» Requirements
From the forum post about equation (1.68) below, return word for word the passage starting at "87 Views Asked" and ending at "on the LHS.".

Distribution of the target given all data and respective targets and new input - Bishops' PRML book

87 Views Asked by At

In 1.2.6 he gives this equation (1.68):

$$p(t|x,\mathbb{x},\mathbb{t}) = \int p(t|x,\mathbb{w})p(\mathbb{w}|\mathbb{x},\mathbb{t}) d\mathbb{w} \tag{1.68}$$

And this is just a distribution over $t$ given the new data point $x$ and all the data $\mathbb{x}$ and respective targets $\mathbb{t}$. But the author does not give a motivation of why the LHS is equal to the RHS. And I am interested in precisely knowing how to write out the expression on the RHS, if I were given the expression on the LHS.

To give some more details: $$p(t|x,\mathbb{w})= \mathcal{N}(t|y(x,\mathbb{w}),\beta^{-1}) \tag{1.60}$$ and $$p(\mathbb{w}|\mathbb{x},\mathbb{t},\alpha,\beta) \propto p(\mathbb{t}|\mathbb{x},\mathbb{w},\beta)p(\mathbb{w}|\alpha)$$ i.e. a posterior distribution is proportional to likelihood times prior. So we would obtain the $p(\mathbb{w}|\mathbb{x},\mathbb{t})$ term in the integral by normalizing the distribution in (1.60).

» Data provided
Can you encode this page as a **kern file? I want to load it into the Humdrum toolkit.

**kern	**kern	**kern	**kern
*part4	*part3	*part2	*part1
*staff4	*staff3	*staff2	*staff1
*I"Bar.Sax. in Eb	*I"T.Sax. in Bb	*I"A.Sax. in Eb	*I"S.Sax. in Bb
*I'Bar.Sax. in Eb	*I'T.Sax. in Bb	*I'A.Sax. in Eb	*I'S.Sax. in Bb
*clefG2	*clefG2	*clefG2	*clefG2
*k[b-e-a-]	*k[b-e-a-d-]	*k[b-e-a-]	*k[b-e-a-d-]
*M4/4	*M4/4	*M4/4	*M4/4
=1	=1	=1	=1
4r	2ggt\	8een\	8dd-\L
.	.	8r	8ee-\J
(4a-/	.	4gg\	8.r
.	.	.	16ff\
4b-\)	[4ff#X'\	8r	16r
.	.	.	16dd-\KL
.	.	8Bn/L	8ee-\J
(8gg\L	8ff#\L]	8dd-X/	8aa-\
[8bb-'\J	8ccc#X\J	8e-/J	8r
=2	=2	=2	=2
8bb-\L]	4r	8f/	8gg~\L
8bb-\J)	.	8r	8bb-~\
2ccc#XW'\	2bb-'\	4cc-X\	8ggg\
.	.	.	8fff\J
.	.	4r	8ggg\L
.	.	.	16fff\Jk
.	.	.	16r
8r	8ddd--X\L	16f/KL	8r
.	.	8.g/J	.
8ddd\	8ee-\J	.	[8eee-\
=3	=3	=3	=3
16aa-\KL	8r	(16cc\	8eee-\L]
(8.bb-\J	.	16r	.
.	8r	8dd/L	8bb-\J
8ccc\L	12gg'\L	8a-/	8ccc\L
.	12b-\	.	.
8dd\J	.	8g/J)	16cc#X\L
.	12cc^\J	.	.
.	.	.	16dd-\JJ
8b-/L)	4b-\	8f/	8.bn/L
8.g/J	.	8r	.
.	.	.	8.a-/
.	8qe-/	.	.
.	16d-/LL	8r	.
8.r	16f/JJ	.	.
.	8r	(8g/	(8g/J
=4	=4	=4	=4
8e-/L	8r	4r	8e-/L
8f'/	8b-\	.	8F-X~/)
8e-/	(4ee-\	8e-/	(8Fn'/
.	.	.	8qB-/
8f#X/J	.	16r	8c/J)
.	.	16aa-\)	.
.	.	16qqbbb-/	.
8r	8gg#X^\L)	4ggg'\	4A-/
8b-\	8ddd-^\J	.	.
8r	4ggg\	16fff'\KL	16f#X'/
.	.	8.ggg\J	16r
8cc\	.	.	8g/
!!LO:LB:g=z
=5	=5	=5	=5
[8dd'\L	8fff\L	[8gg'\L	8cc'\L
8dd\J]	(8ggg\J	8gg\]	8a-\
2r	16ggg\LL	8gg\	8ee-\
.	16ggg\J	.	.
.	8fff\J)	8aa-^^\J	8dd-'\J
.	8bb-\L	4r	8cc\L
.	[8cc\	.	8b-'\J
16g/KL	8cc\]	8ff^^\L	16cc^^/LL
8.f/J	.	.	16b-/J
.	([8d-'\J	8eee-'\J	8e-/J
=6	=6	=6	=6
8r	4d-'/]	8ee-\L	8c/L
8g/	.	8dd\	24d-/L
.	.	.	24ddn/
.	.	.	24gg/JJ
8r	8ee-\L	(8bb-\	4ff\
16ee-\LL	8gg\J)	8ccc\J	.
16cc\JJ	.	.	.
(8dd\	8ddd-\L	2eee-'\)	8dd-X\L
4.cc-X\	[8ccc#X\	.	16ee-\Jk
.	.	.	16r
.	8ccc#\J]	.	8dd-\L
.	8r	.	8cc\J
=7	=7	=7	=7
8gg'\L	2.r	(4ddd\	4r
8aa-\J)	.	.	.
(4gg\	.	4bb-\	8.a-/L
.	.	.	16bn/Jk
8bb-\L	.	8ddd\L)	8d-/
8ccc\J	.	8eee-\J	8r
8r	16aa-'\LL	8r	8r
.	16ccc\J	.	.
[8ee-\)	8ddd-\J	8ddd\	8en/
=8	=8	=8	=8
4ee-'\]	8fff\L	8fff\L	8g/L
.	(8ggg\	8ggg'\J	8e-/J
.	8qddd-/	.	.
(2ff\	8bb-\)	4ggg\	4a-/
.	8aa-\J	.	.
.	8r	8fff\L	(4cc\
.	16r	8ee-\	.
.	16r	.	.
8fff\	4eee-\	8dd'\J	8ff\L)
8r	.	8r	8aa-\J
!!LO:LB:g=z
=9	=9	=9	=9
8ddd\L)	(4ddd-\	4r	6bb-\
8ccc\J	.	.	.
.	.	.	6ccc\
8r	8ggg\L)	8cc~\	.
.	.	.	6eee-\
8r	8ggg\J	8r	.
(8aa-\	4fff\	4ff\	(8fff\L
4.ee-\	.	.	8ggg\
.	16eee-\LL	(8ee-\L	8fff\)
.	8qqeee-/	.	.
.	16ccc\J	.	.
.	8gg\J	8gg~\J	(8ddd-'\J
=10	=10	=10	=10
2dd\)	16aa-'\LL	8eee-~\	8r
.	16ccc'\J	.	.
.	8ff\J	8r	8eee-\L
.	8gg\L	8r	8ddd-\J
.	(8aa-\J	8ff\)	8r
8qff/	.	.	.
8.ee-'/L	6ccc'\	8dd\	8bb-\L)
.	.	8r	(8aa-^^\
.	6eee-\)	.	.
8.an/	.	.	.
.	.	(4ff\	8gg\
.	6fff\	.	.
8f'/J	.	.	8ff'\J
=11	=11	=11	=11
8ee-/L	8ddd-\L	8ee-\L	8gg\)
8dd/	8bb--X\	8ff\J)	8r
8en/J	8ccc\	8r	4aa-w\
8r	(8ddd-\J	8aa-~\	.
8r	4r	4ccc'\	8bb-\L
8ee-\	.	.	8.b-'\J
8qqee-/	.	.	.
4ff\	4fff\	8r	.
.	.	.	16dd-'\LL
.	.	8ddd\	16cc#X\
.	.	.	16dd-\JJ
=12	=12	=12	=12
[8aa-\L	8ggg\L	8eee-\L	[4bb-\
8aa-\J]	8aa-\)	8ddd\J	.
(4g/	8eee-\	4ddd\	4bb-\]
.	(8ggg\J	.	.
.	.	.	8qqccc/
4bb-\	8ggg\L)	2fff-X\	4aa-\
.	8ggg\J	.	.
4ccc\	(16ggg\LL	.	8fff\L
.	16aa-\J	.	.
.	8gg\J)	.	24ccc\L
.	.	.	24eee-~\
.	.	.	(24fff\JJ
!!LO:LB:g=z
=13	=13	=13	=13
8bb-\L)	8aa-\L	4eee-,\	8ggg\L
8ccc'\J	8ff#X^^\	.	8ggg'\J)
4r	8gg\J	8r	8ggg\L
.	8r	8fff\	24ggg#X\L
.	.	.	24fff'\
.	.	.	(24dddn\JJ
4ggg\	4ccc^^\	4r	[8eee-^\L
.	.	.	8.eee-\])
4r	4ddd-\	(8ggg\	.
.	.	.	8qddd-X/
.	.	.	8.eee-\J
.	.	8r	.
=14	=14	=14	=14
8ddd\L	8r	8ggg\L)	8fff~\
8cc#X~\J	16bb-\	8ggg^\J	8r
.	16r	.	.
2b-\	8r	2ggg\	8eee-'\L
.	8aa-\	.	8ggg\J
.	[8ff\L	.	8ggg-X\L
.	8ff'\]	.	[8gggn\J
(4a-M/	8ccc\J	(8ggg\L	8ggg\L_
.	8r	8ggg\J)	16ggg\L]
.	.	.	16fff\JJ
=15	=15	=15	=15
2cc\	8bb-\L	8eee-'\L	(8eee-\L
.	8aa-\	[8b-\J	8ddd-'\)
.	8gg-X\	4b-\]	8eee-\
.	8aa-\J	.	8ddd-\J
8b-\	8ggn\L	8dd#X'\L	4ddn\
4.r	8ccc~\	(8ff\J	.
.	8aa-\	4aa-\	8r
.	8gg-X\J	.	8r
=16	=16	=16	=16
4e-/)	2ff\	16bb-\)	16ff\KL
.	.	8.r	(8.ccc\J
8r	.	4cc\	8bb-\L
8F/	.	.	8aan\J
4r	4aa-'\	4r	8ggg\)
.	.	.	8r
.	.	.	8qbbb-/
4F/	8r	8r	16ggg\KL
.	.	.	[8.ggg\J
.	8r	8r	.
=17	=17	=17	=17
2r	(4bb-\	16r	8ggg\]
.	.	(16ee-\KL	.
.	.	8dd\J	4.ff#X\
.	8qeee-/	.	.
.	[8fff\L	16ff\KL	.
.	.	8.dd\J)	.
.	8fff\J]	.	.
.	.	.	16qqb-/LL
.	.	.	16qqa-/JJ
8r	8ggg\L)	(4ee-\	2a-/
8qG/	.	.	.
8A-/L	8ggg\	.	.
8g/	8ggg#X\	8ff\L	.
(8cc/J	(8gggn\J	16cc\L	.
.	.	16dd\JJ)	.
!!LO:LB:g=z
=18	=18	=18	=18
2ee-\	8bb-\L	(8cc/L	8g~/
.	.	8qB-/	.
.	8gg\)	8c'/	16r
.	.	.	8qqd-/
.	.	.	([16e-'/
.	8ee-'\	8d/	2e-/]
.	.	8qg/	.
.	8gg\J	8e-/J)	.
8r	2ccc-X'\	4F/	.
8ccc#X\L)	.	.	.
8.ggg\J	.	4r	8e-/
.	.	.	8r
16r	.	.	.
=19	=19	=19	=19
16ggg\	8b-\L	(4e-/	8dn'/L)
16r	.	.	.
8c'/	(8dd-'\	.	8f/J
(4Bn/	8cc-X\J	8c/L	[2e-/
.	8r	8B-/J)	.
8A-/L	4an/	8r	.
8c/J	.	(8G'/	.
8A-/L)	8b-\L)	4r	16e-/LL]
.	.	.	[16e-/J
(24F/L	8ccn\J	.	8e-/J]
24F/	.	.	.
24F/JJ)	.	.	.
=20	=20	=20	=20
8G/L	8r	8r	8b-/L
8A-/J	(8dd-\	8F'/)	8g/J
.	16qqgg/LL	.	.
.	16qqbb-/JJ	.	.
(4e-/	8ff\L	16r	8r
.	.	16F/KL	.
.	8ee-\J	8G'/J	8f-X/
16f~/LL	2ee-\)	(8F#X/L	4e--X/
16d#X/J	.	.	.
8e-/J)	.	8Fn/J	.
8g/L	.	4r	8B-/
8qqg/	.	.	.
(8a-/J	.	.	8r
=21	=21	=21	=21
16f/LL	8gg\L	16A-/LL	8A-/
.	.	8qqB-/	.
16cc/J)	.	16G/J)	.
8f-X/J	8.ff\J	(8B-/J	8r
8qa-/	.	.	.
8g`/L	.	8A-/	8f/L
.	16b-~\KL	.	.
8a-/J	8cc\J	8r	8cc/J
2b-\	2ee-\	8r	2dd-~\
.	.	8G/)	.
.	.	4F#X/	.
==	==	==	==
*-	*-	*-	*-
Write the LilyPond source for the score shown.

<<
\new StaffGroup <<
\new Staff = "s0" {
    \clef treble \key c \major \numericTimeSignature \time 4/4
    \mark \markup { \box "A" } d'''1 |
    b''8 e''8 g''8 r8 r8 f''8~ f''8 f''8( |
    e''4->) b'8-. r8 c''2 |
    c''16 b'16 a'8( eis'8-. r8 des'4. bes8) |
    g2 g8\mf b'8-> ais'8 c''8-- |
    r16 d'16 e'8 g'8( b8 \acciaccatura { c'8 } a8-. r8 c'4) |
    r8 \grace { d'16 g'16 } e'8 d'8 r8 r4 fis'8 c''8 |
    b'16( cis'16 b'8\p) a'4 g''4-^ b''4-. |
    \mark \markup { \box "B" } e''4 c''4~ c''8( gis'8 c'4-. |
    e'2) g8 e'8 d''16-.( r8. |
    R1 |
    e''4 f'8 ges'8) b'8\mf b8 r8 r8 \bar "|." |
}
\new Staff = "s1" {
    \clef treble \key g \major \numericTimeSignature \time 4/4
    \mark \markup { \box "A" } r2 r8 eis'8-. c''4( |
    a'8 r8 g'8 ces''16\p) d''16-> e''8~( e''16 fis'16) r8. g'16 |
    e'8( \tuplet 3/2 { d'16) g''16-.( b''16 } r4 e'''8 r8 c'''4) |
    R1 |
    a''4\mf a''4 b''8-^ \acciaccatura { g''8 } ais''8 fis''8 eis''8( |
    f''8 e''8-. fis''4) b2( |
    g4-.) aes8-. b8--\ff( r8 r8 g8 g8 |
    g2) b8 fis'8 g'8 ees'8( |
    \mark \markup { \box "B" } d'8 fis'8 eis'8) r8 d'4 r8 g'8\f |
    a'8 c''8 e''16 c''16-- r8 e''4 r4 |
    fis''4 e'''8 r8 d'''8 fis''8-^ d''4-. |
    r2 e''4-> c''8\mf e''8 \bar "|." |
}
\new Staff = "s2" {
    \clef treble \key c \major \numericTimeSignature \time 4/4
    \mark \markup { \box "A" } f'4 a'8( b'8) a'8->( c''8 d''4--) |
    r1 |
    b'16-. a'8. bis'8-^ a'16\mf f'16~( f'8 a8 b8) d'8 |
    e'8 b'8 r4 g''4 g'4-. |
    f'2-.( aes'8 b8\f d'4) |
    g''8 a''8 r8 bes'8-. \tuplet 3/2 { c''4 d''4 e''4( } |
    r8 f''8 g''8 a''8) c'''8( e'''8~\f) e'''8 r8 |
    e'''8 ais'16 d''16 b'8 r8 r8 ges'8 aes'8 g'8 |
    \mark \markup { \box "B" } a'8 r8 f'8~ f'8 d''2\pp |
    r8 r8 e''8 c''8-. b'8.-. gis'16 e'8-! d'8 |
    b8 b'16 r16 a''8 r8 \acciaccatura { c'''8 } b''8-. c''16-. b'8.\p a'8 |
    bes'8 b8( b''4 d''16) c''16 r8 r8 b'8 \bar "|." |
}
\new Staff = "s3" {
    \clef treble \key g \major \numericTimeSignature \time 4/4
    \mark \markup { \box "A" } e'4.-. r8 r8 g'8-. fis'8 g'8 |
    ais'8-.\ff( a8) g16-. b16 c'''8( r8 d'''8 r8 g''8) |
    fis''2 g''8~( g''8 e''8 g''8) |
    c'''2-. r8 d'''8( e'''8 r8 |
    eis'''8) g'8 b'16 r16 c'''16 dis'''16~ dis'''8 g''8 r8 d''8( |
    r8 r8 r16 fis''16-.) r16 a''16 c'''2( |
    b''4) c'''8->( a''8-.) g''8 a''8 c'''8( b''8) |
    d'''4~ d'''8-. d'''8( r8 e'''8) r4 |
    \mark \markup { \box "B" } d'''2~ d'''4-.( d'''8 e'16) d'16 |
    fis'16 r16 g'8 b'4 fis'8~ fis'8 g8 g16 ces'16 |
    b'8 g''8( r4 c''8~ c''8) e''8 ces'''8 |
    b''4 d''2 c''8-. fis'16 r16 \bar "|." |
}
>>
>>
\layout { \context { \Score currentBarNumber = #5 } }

» Solution
87 Views Asked by At

In 1.2.6 he gives this equation (1.68):

$$p(t|x,\mathbb{x},\mathbb{t}) = \int p(t|x,\mathbb{w})p(\mathbb{w}|\mathbb{x},\mathbb{t}) d\mathbb{w} \tag{1.68}$$

And this is just a distribution over $t$ given the new data point $x$ and all the data $\mathbb{x}$ and respective targets $\mathbb{t}$. But the author does not give a motivation of why the LHS is equal to the RHS. And I am interested in precisely knowing how to write out the expression on the RHS, if I were given the expression on the LHS.